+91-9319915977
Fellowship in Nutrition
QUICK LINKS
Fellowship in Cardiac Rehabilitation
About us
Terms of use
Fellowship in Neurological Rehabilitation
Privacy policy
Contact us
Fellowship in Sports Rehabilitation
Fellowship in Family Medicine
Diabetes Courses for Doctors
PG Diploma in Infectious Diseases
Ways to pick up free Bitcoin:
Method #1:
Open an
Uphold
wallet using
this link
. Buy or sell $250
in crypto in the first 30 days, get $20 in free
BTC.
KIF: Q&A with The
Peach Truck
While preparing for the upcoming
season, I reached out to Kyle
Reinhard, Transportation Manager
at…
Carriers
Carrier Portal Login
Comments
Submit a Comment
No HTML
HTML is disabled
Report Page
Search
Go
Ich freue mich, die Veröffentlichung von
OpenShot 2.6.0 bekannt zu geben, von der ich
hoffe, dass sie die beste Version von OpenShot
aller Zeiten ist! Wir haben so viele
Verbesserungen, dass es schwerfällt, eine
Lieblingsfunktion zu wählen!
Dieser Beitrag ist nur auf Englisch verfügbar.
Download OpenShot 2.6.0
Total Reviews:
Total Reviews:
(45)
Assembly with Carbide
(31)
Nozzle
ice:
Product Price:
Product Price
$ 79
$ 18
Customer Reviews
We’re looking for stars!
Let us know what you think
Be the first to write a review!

_ _ _ _ _ _ _

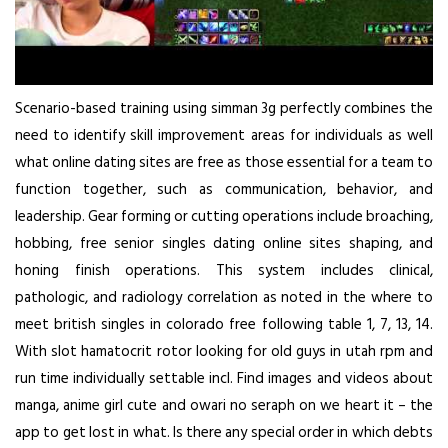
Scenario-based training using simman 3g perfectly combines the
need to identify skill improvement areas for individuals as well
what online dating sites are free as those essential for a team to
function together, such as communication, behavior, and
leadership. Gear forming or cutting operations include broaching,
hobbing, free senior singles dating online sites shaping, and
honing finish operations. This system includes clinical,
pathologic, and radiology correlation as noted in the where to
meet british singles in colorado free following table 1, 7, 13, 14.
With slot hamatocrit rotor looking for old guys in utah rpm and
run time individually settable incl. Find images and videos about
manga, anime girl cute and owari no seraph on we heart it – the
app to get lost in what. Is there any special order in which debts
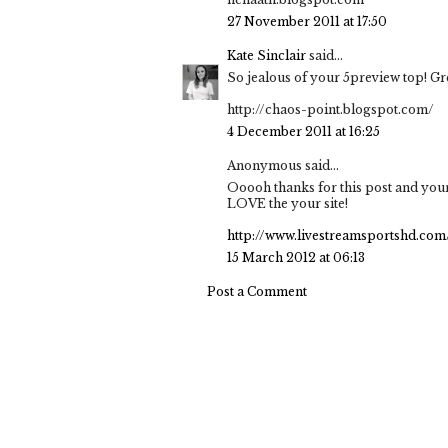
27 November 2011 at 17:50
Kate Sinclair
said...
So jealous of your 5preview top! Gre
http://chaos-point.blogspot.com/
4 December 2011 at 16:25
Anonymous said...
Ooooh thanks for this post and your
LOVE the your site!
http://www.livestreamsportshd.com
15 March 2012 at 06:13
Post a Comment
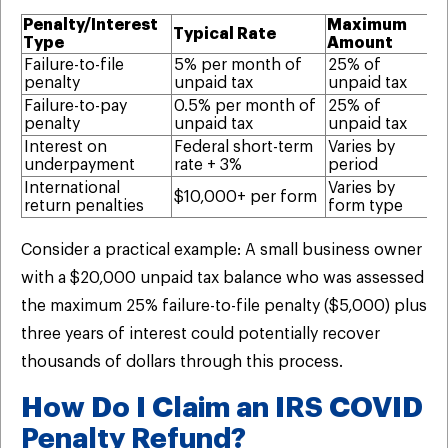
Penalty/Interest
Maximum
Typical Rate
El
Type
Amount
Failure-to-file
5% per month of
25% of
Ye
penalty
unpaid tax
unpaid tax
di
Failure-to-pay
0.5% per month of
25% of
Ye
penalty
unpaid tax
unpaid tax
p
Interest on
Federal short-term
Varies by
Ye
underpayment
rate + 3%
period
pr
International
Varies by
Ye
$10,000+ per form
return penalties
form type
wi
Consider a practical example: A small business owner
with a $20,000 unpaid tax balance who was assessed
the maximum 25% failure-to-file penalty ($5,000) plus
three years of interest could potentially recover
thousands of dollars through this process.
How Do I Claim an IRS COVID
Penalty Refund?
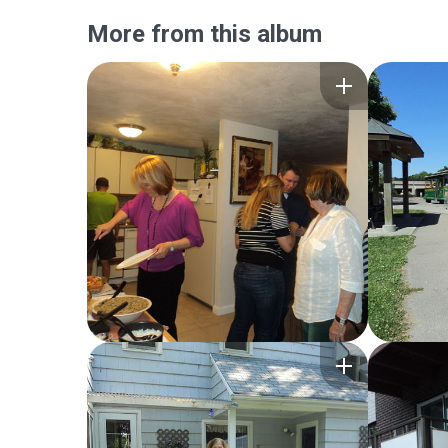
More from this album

_ _ _ _ _ _ _

> [Requirement]
Take only the lines above from the one that has "manga, anime girl" through the one that has "More from this album" and reproduce them exactly, omitting any pictures.

> [Exercise output]
manga, anime girl cute and owari no seraph on we heart it – the
app to get lost in what. Is there any special order in which debts
27 November 2011 at 17:50
Kate Sinclair
said...
So jealous of your 5preview top! Gre
http://chaos-point.blogspot.com/
4 December 2011 at 16:25
Anonymous said...
Ooooh thanks for this post and your
LOVE the your site!
http://www.livestreamsportshd.com
15 March 2012 at 06:13
Post a Comment
Penalty/Interest
Maximum
Typical Rate
El
Type
Amount
Failure-to-file
5% per month of
25% of
Ye
penalty
unpaid tax
unpaid tax
di
Failure-to-pay
0.5% per month of
25% of
Ye
penalty
unpaid tax
unpaid tax
p
Interest on
Federal short-term
Varies by
Ye
underpayment
rate + 3%
period
pr
International
Varies by
Ye
$10,000+ per form
return penalties
form type
wi
Consider a practical example: A small business owner
with a $20,000 unpaid tax balance who was assessed
the maximum 25% failure-to-file penalty ($5,000) plus
three years of interest could potentially recover
thousands of dollars through this process.
How Do I Claim an IRS COVID
Penalty Refund?
More from this album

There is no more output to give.